:: What you are asked to do ::
Gather every line of the records below that contains the string "label", copying each such line in full. Letter case must match.

:: Material for the task ::
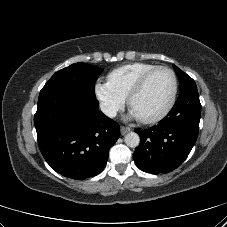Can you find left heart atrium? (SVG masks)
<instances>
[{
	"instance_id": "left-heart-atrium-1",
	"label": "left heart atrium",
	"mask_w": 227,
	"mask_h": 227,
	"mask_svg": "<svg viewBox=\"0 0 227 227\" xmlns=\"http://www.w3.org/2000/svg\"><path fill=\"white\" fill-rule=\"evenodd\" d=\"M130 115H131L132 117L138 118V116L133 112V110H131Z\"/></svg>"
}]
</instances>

--

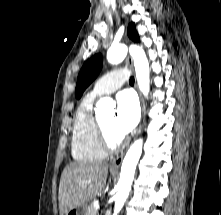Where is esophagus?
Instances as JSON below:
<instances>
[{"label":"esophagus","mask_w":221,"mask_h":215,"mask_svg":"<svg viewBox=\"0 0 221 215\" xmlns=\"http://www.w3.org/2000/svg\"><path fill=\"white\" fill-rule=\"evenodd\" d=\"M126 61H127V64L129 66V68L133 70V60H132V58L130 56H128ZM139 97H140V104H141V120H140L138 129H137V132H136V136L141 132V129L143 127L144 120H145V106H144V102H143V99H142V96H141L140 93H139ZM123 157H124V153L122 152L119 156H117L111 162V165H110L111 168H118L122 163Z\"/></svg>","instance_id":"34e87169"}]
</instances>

:: Output for this exercise ::
	"label": "left heart atrium",
[{"label":"esophagus","mask_w":221,"mask_h":215,"mask_svg":"<svg viewBox=\"0 0 221 215\" xmlns=\"http://www.w3.org/2000/svg\"><path fill=\"white\" fill-rule=\"evenodd\" d=\"M126 61H127V64L129 66V68L133 70V60H132V58L130 56H128ZM139 97H140V104H141V120H140L138 129H137V132H136V136L141 132V129L143 127L144 120H145V106H144V102H143V99H142V96H141L140 93H139ZM123 157H124V153L122 152L119 156H117L111 162V165H110L111 168H118L122 163Z\"/></svg>","instance_id":"34e87169"}]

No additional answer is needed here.